Verbindliche Festschreibung der Zahl der Klassenarbeiten und Klausuren

Um mehr zu erreichen, hat der Schulsenator im Herbst 2017 eine achtköpfige Expertenkommission um Prof. Köller beauftragt, weitere Vorschläge zur Verbesserung des Mathematikunterrichts zu erarbeiten. Im Zentrum der Empfehlungen, die Köller gestern vorstellte, stehen eine weitere Ausweitung des Unterrichts und eine verbindliche Festschreibung der Zahl der Klassenarbeiten und Klausuren.

So soll der Matheunterricht in Klasse elf der Stadtteilschulen um eine auf fünf Stunden pro Woche erhöht werden. Auf diesem Weg soll das deutliche Defizit der Stadtteilschüler gegenüber den Gymnasiasten vor Eintritt in die Oberstufe abgebaut werden. An den Grundschulen sollen die 5,25 Wochenstunden für das Fach Mathematik auch verbindlich gegeben werden.

Ein grundlegender Rat der Experten: mehr Mathematikunterricht

Von Klasse drei bis zum Abitur sollen nach Auffassung der Experten jährlich vier Klassenarbeiten oder Klausuren geschrieben werden. Die bisherige Praxis, zum Teil pro Halbjahr eine Leistungsüberprüfung durch ein Referat oder eine Hausarbeit ersetzen zu können, halten die Wissenschaftler für falsch. „Referate und Hausarbeiten sollten nur als zusätzliche Lernleistung möglich sein“, sagte Köller.

„Klassenarbeiten und Klausuren sind das beste diagnostische Mittel, um festzustellen, ob die Schülerinnen und Schüler etwas gelernt haben“, lautet Köllers verblüffend einfache Begründung. Die schriftlichen Matheleistungen sollen aufgewertet und den mündlichen bei den Zeugnisnoten gleichgestellt werden. Bislang fließen die mündlichen Leistungen zu 60 Prozent, die schriftlichen zu 40 Prozent in die Noten ein.

[ERFASSTE DATEN]
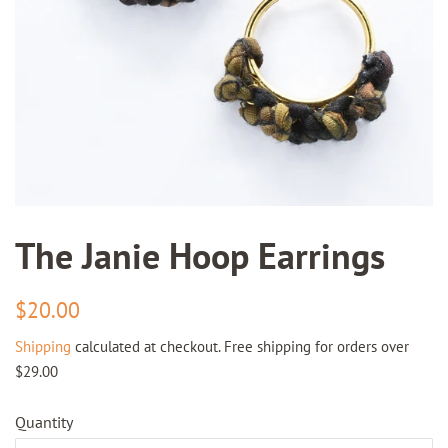
The Janie Hoop Earrings
Regular
Sale
$20.00
price
price
Shipping
calculated at checkout. Free shipping for orders over
$29.00
Quantity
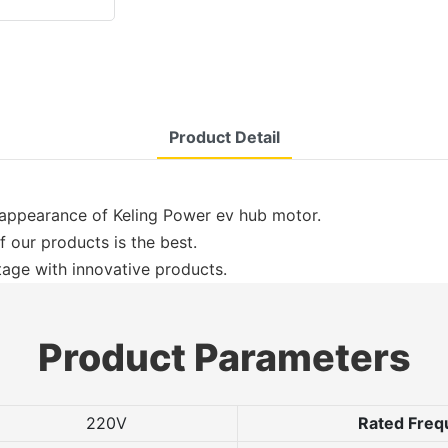
Product Detail
 appearance of Keling Power ev hub motor.
of our products is the best.
age with innovative products.
Product Parameters
220V
Rated Freq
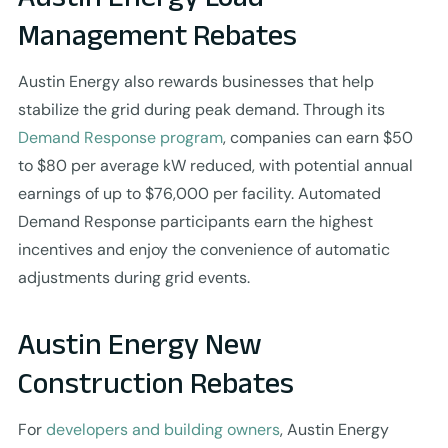
Management Rebates
Austin Energy also rewards businesses that help
stabilize the grid during peak demand. Through its
Demand Response program
, companies can earn $50
to $80 per average kW reduced, with potential annual
earnings of up to $76,000 per facility. Automated
Demand Response participants earn the highest
incentives and enjoy the convenience of automatic
adjustments during grid events.
Austin Energy New
Construction Rebates
For
developers and building owners
, Austin Energy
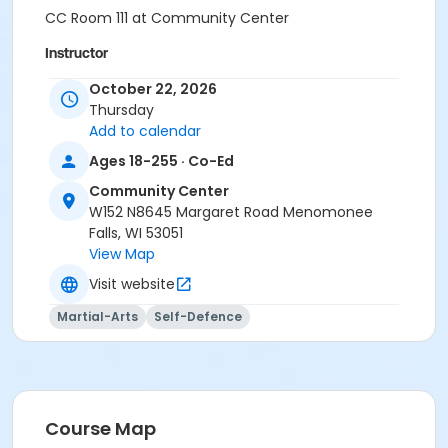
CC Room 111 at Community Center
Instructor
Jeremy Kelia
October 22, 2026
Thursday
Add to calendar
Ages 18-255 · Co-Ed
Community Center
W152 N8645 Margaret Road Menomonee
Falls, WI 53051
View Map
Visit website
Martial-Arts
Self-Defence
Course Map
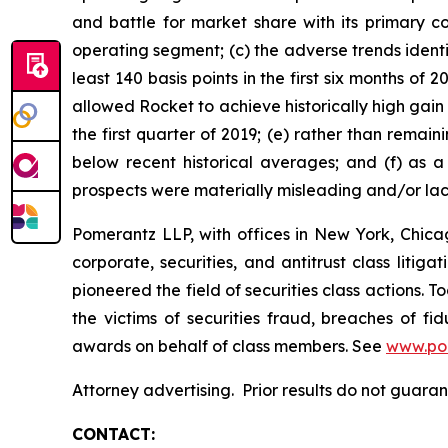
and battle for market share with its primary c
operating segment; (c) the adverse trends ident
least 140 basis points in the first six months o
allowed Rocket to achieve historically high gai
the first quarter of 2019; (e) rather than rem
below recent historical averages; and (f) as a
prospects were materially misleading and/or la
Pomerantz LLP, with offices in New York, Chicag
corporate, securities, and antitrust class lit
pioneered the field of securities class actions. T
the victims of securities fraud, breaches of 
awards on behalf of class members. See
www.po
Attorney advertising. Prior results do not guar
CONTACT:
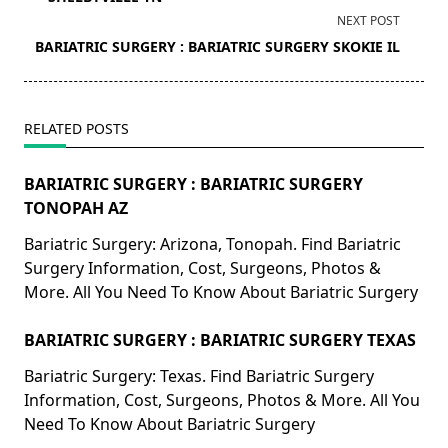
screen-
NEXT POST
reader-
BARIATRIC SURGERY : BARIATRIC SURGERY SKOKIE IL
text">Page</span>
RELATED POSTS
BARIATRIC SURGERY : BARIATRIC SURGERY
TONOPAH AZ
Bariatric Surgery: Arizona, Tonopah. Find Bariatric
Surgery Information, Cost, Surgeons, Photos &
More. All You Need To Know About Bariatric Surgery
BARIATRIC SURGERY : BARIATRIC SURGERY TEXAS
Bariatric Surgery: Texas. Find Bariatric Surgery
Information, Cost, Surgeons, Photos & More. All You
Need To Know About Bariatric Surgery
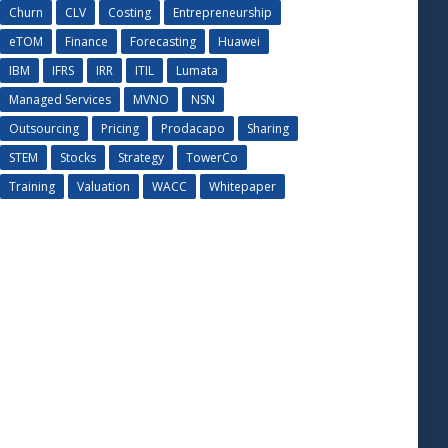
Churn
CLV
Costing
Entrepreneurship
eTOM
Finance
Forecasting
Huawei
IBM
IFRS
IRR
ITIL
Lumata
Managed Services
MVNO
NSN
Outsourcing
Pricing
Prodacapo
Sharing
STEM
Stocks
Strategy
TowerCo
Training
Valuation
WACC
Whitepaper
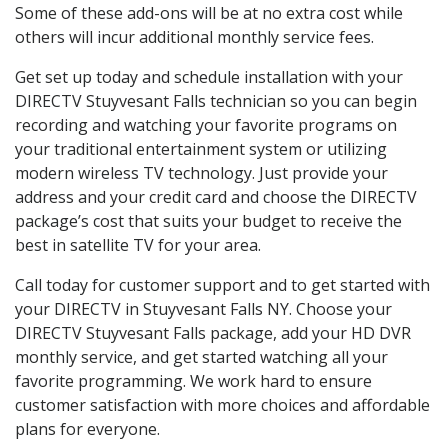
Some of these add-ons will be at no extra cost while
others will incur additional monthly service fees.
Get set up today and schedule installation with your
DIRECTV Stuyvesant Falls technician so you can begin
recording and watching your favorite programs on
your traditional entertainment system or utilizing
modern wireless TV technology. Just provide your
address and your credit card and choose the DIRECTV
package’s cost that suits your budget to receive the
best in satellite TV for your area.
Call today for customer support and to get started with
your DIRECTV in Stuyvesant Falls NY. Choose your
DIRECTV Stuyvesant Falls package, add your HD DVR
monthly service, and get started watching all your
favorite programming. We work hard to ensure
customer satisfaction with more choices and affordable
plans for everyone.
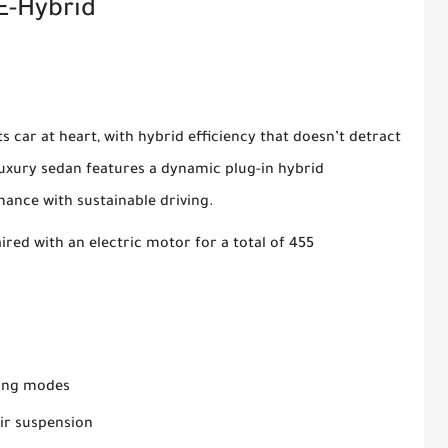
E-Hybrid
 car at heart, with hybrid efficiency that doesn’t detract
luxury sedan features a dynamic plug-in hybrid
mance with sustainable driving.
ired with an electric motor for a total of 455
ving modes
ir suspension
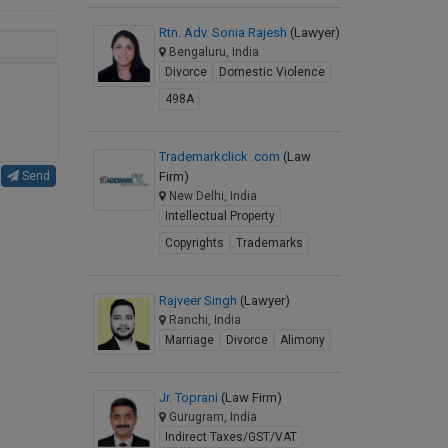
Rtn. Adv. Sonia Rajesh
(Lawyer)
Bengaluru, India
Divorce
Domestic Violence
498A
Trademarkclick .com
(Law
Firm)
Send
New Delhi, India
Intellectual Property
Copyrights
Trademarks
Rajveer Singh
(Lawyer)
Ranchi, India
Marriage
Divorce
Alimony
Jr. Toprani
(Law Firm)
Gurugram, India
Indirect Taxes/GST/VAT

[AUFGABEN]
a: Wie viele Klassenarbeiten oder Klausuren sollen laut dem Textauszug zum Mathematikunterricht von Klasse drei bis zum Abitur jährlich geschrieben werden?
b: Setze den Textauszug zum Mathematikunterricht im Anschluss an seinen letzten Satz fort.
Die Einträge stammen aus einer anderen Quelle als der Textauszug.

[LÖSUNGEN]
a: Vier pro Jahr.

b:
Die Expertenkommission lobt Hamburg ausdrücklich für die regelmäßigen Kermit-Tests, die den Lernstand jeder einzelnen Klasse ermitteln. Die Wissenschaftler regen an, darüber hinaus einen online-gestützten „Diagnose-Test“ zu entwickeln, damit Lehrer erkennen können, welche Stärken und Schwächen jeder einzelne Schüler hat.

Die Kommission empfiehlt klarere Lehrpläne. Für alle Schulklassen solle „ein verbindlicher Kern-Lehrplan“ entwickelt werden, der bestimmte Fachinhalte vorgibt. Da es keine eigenen Mathematik-Schulbücher für die Klassen fünf und sechs gebe und die Lehrer mit Handreichungen arbeiten müssten, schlagen die Experten pragmatisch vor, die Schulbücher aus Nordrhein-Westfalen oder Niedersachsen zu verwenden. Außerdem regt die Kommission an, ein für alle Schulen verbindliches Kern-Curriculum, also fest vorgegebene Unterrichtseinheiten, zu entwickeln.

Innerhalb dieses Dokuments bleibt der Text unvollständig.